I must now briefly digress. In the first chapter of The Hound of the Baskervilles, that other classic by a physician who made his name as detective fiction writer, Sherlock Holmes is examining a walking stick abandoned in his rooms by a visiting doctor. He teases Dr. Watson about his owner, so Watson takes down the Medical Directory and ruefully confirms the visitor’s details as deduced by Holmes before he appears at their doorstep in person. Obviously the possibility of running a Google search and getting reams of relevant (and not so) information at the flick of a wrist would be unthinkable not only for Arthur Conan Doyle but even for Jules Verne, the father of science fiction, no matter how vivid the latter’s imagination might be.

In any case, one morning a few months before I was to leave Britain a publisher’s invitation to buy the latest edition of the Medical Directory arrived in my letterbox. I was tempted to buy it for reference. That was my excuse anyway, the unspoken reason being that it contained, among thousands of other doctors, a few lines dedicated to my person, including the coveted initials of the membership after my name. For a mere hundred-and-fifty pounds sterling I could own my personal copy and look up my details whenever I was in need of an ego booster. I could even casually show them to friends and colleagues as proof of my proud passage through the medical ranks of the United Kingdom.
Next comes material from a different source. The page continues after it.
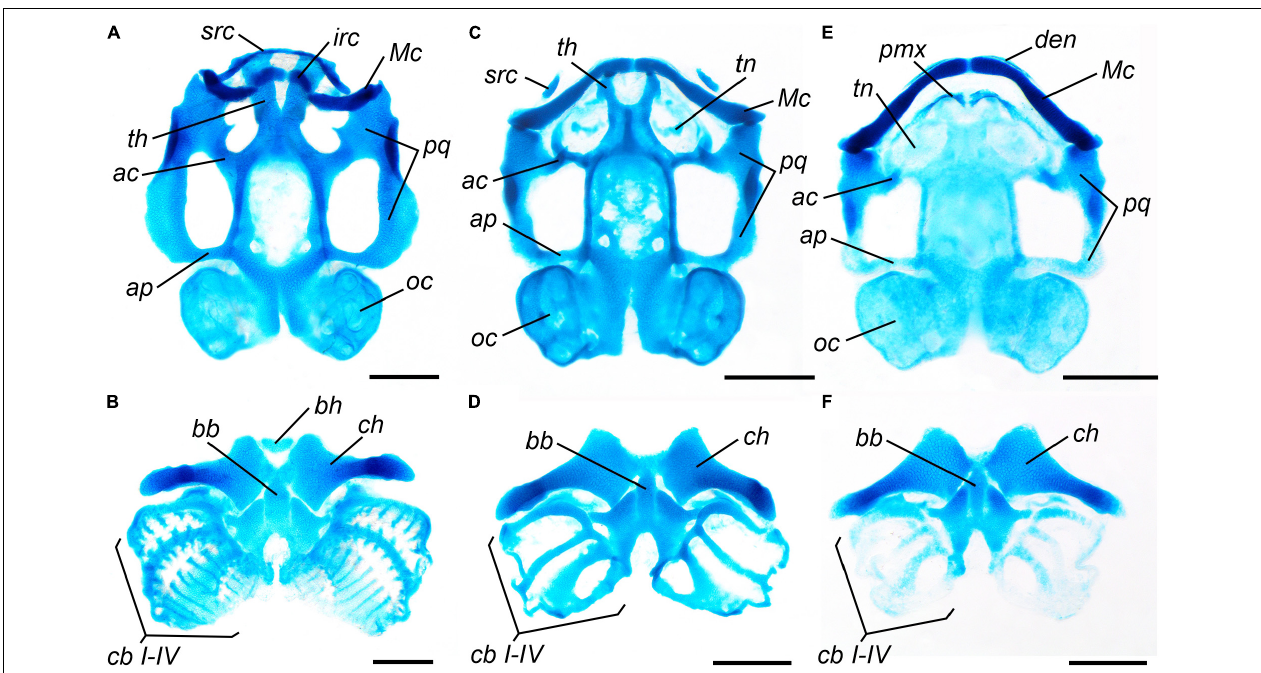
FIGURE 6 | Larval chondrocranium and hyobranchium of Bombina variegata in normally developing and TH-treated tadpoles: (A,B) norm, Stage 35, 15 dph; (C,D) after 9 days of treatment with T 3 2 × 10 − 8 M, limb development corresponding to Stage 35, 15 dph; (E,F) after 11 days of treatment with T 3 2 × 10 − 8 M, limb development corresponding to Stage 35, 17 dph. Abbreviations: ac , anterior commissure of palatoquadrate; ap , ascending process of palatoquadrate; bb , basibranchial; bh , basihyal; cb , ceratobranchials; ch , ceratohyal; den , dentary; irc , infrarostral cartilage; Mc , Meckelian cartilage; oc , otic capsule; pmx , premaxilla; pq , palatoquadrate; src , suprarostral cartilage; tn , tectum nasi; th , trabecular horns. Scale bar 1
Only the other day, as I was searching for something else in the back row of crammed bookshelves, I cast my eyes on the three red cloth-bound volumes. They have been now gathering dust there for eighteen years; their existence, let alone their reference value, was completely forgotten. After all these years my edition of the Directory is to a great extent outdated, though not entirely valueless. We often scoff at people who spend large sums of money on fanciful tailor-made outfits that are only to be worn once on some special occasion, to be discarded or even destroyed afterwards. If one can put a price on medical vanity, now I know that my personal tag was one-hundred-and-fifty pounds back in 1994. I wonder how much it would be worth today.

 


 

ANTHONY PAPAGIANNIS, MD, MRCP (UK), DipPallMed, FCCP, is a practicing pulmonologist in Thessaloniki, Greece. He received his MD degree from the Aristotle University of Thessaloniki Medical School in 1981. He trained in internal medicine in Greece and subsequently in the United Kingdom, and specialized in pulmonary medicine. He also holds a postgraduate diploma in palliative medicine from the University of Cardiff, Wales, United Kingdom. He is a postgraduate instructor in palliative medicine in the University of Thessaly, Larissa, Greece.